Mr Croney: The situation as to
what contractors we use will vary country-by-country dependent
on the security situation. In many countries we will use UK-based
contractors, but in some we will subcontract non-sensitive areas
to local contractors. That is judged on a case-by-case basis.
Invariably we will be contracting in local currency, but the comparison
and the feedback to the accounts goes back to the point that when
it hits us in London it will always be in sterling. There is a
whole situation around how one measures contract performance,
around variables that occur in-country and ones that occur with
foreign exchange. I hope that helps.
Q94 Mr Mitchell: Which is more likely
to overrun and be more expensive, the locals or British contractors?

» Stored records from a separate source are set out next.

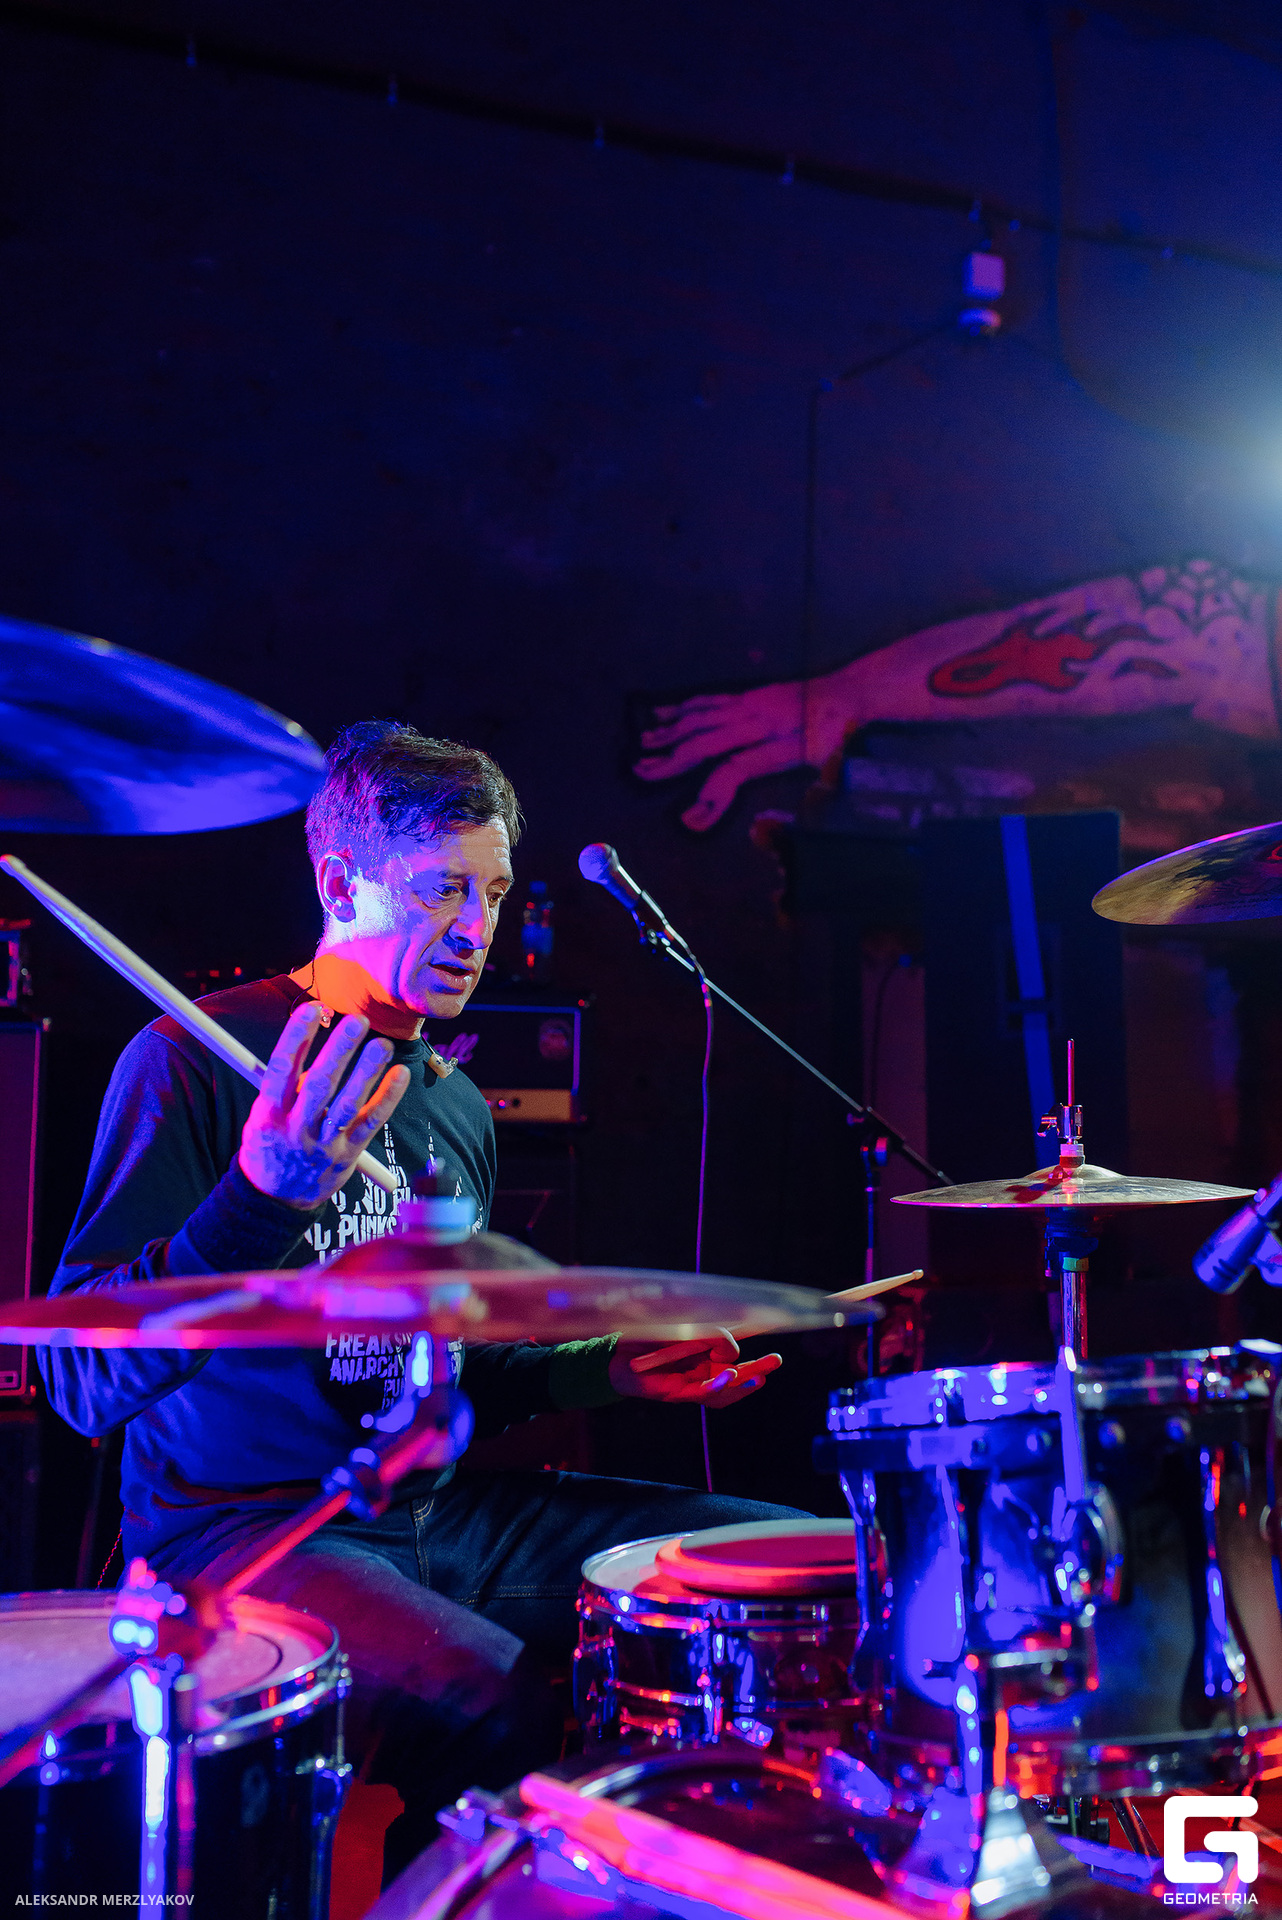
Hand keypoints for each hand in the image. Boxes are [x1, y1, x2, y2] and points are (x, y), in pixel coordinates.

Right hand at [238, 1002, 410, 1209]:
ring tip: (382, 1044)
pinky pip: (371, 1123)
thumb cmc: (270, 1145)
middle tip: (356, 1021)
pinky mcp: (348, 1154)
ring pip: (348, 1103)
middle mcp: (296, 1126)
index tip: (313, 1009)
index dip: (297, 1036)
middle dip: (339, 1050)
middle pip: (319, 1083)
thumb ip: (282, 1084)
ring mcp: (324, 1142)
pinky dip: (387, 1098)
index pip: (282, 1067)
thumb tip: (303, 1037)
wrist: (274, 1201)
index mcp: (268, 1112)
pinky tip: (400, 1075)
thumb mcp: (261, 1116)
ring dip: (367, 1071)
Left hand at [608, 1329, 782, 1408]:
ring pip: (720, 1390)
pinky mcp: (674, 1393)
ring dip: (739, 1384)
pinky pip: (699, 1393)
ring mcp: (688, 1385)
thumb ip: (710, 1335)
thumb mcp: (684, 1326)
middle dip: (756, 1371)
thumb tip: (731, 1351)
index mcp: (705, 1356)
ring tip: (757, 1377)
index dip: (752, 1354)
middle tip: (776, 1362)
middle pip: (734, 1376)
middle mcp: (700, 1372)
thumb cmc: (647, 1335)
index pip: (735, 1356)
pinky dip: (715, 1386)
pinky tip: (726, 1377)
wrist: (612, 1349)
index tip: (771, 1347)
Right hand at [633, 668, 857, 829]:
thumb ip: (805, 796)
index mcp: (784, 743)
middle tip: (642, 773)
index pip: (738, 769)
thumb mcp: (834, 770)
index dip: (712, 795)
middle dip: (674, 760)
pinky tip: (660, 713)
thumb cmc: (845, 738)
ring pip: (703, 717)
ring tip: (643, 746)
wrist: (855, 692)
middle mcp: (761, 720)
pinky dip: (683, 708)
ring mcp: (753, 703)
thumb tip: (765, 825)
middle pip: (709, 740)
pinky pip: (710, 700)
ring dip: (670, 732)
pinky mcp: (749, 694)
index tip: (690, 820)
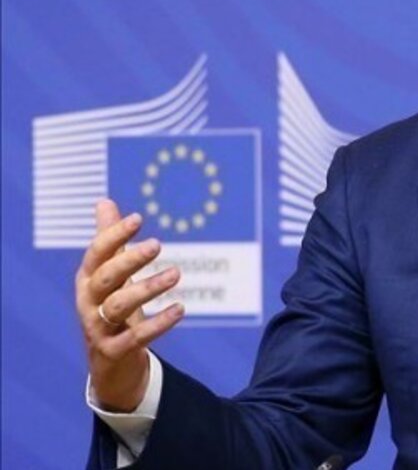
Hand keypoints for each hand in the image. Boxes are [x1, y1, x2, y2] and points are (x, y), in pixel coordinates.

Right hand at [76, 199, 184, 411]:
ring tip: (176, 274)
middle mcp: (87, 302)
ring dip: (147, 288)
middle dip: (129, 259)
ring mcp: (97, 328)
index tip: (138, 218)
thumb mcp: (110, 275)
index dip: (114, 235)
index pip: (96, 253)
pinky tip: (180, 309)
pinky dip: (158, 323)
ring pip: (118, 306)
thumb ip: (110, 241)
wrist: (108, 364)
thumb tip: (104, 202)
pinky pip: (135, 337)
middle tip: (158, 244)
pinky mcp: (112, 351)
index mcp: (88, 280)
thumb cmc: (111, 310)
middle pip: (105, 277)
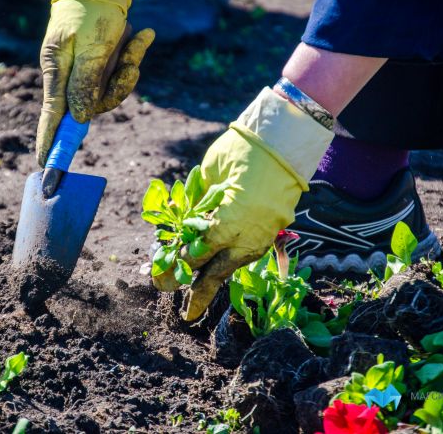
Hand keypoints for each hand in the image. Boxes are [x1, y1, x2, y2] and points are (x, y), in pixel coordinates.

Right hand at [37, 0, 154, 166]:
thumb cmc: (93, 11)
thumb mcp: (92, 47)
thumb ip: (86, 84)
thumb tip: (80, 119)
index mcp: (56, 70)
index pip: (52, 115)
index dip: (50, 142)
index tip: (45, 166)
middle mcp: (67, 75)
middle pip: (94, 104)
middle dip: (119, 85)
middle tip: (131, 59)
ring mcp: (84, 71)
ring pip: (111, 90)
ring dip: (130, 66)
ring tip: (138, 36)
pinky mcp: (99, 65)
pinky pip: (119, 74)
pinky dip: (133, 56)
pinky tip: (142, 34)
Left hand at [152, 88, 333, 320]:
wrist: (284, 140)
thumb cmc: (239, 152)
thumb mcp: (208, 175)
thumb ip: (195, 203)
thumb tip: (180, 222)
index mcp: (227, 222)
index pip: (195, 253)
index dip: (175, 264)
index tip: (158, 273)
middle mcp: (246, 236)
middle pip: (214, 272)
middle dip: (192, 291)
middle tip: (172, 302)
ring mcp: (263, 236)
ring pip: (232, 267)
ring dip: (212, 282)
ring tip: (194, 302)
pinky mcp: (272, 233)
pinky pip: (246, 254)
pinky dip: (229, 263)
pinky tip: (216, 272)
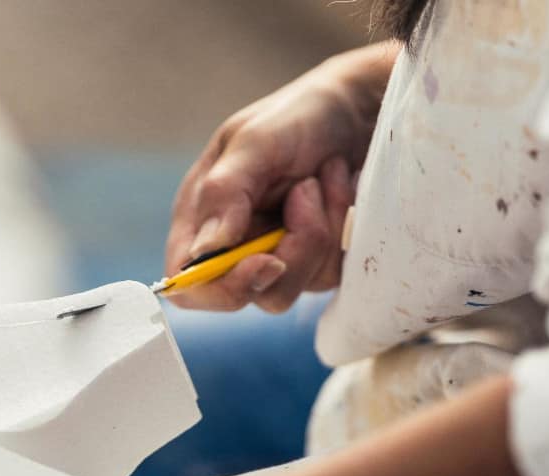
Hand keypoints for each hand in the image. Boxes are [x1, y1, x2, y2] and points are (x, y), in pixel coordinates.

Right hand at [166, 44, 396, 311]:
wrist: (359, 108)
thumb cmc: (297, 116)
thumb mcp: (255, 141)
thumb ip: (224, 192)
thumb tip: (203, 251)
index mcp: (200, 220)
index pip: (189, 285)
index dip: (218, 289)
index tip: (264, 262)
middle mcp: (233, 246)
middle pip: (248, 294)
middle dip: (290, 248)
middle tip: (305, 191)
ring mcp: (275, 257)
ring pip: (292, 288)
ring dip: (319, 228)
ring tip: (322, 177)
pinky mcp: (313, 262)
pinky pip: (328, 275)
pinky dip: (340, 227)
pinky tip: (338, 186)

Mr Croney: It is difficult to
judge. I think there is just as much overrun with local contractors
as there is with British contractors.
Q95 Mr Mitchell: Exchange rate fluctuations
could be part of this?
Mr Croney: Yes.
Sir Peter Ricketts: Also, I think
it depends on the difficulty of where we are building. Of that
£57 million overrun since 2002 in the Report, £40 million
of it is accounted for by building in Baghdad, Basra and Harare,
all of which are very difficult places to build in. It is not
satisfactory but part of the reason we have had this overrun is
because we are building in some of the world's most challenging
Mr Bevan: The Harare embassy was
such a difficult project that the Chinese, who were building a
similar embassy in Harare, gave up and did not complete their
embassy. We decided that ours was worth doing and we went on and
Mr Mitchell: That is unusual.
Q96 Mr Bacon: Is there a cheap uncompleted
building that you could buy there?
Mr Bevan: Half completed.
Q97 Mr Bacon: I would just like to
ask about the rescue package that the Chancellor of the Exchequer
offered the Foreign Office three weeks ago, which was reported
as being £75 million made up of £35 million of cash
from the Treasury Reserve and £25 million from the ability
to keep capital receipts. I understood you to say earlier that
you kept your capital receipts anyway to reinvest them. Is that
not wholly true?
Sir Peter Ricketts: That is true,
but there was a limit. The Treasury put a ceiling on annual capital
receipts that we were allowed to realise and the Chancellor lifted
that by another £25 million, so he offered us the chance,
if we could sell another £25 million of assets, that we could
then keep that for our capital needs.
Q98 Mr Bacon: What was the limit
Sir Peter Ricketts: There was
a three year limit applied in the Spending Round of, I thinkI
would have to confirm to yousomething in the area of £50
million or £60 million.
Q99 Mr Bacon: Perhaps you could write
to us. What is being said here is that if you can sell an extra
£25 million worth of property you can keep that money, not
to reinvest in better capital assets and modern offices but to
pay for the foreign exchange costs you have encountered. That
is right, is it not?
Sir Peter Ricketts: I think we
are entitled to keep it for whatever we judge we need.